Read the records below and report each line in which "Lighting" occurs.
[Start of Attachment]
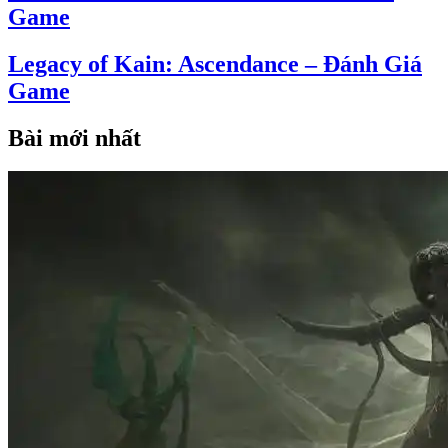
Game
Legacy of Kain: Ascendance – Đánh Giá
Game
Bài mới nhất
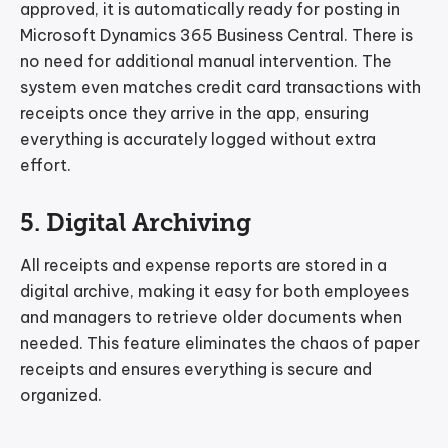
approved, it is automatically ready for posting in
Microsoft Dynamics 365 Business Central. There is
no need for additional manual intervention. The
system even matches credit card transactions with
receipts once they arrive in the app, ensuring
everything is accurately logged without extra
effort.
5. Digital Archiving
All receipts and expense reports are stored in a
digital archive, making it easy for both employees
and managers to retrieve older documents when
needed. This feature eliminates the chaos of paper
receipts and ensures everything is secure and
organized.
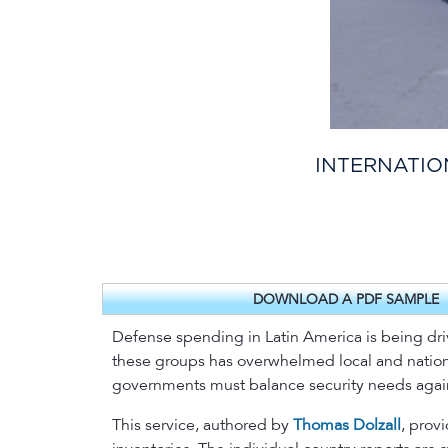
INTERNATIO
DOWNLOAD A PDF SAMPLE
Defense spending in Latin America is being drive
these groups has overwhelmed local and national
governments must balance security needs again
This service, authored by
Thomas Dolzall
, prov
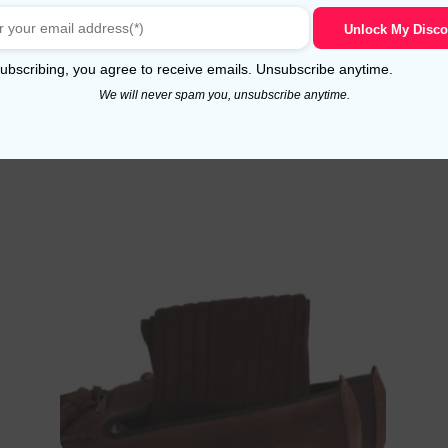
Select options
Unlock My Disco
ubscribing, you agree to receive emails. Unsubscribe anytime.
We will never spam you, unsubscribe anytime.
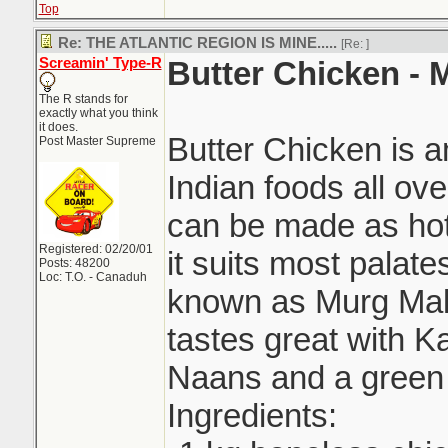
Top
Re: THE ATLANTIC REGION IS MINE.....
[Re:
]
Screamin' Type-R
Butter Chicken -
The R stands for
exactly what you think
it does.
Butter Chicken is 
Post Master Supreme
Indian foods all ove
can be made as hot 
Registered: 02/20/01
it suits most palat
Posts: 48200
Loc: T.O. - Canaduh
known as Murg Mak
tastes great with Ka
Naans and a green 
Ingredients:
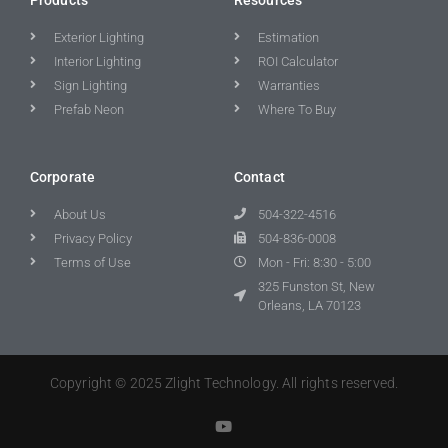
Exterior Lighting
Estimation
Interior Lighting
ROI Calculator
Sign Lighting
Warranties
Prefab Neon
Where To Buy
Corporate
Contact
About Us
504-322-4516
Privacy Policy
504-836-0008
Terms of Use
Mon - Fri: 8:30 - 5:00
325 Funston St, New
Orleans, LA 70123
Copyright © 2025 Zlight Technology. All rights reserved.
[End of Attachment]
:: RESPONSE BELOW ::
Exterior Lighting
Interior Lighting
Sign Lighting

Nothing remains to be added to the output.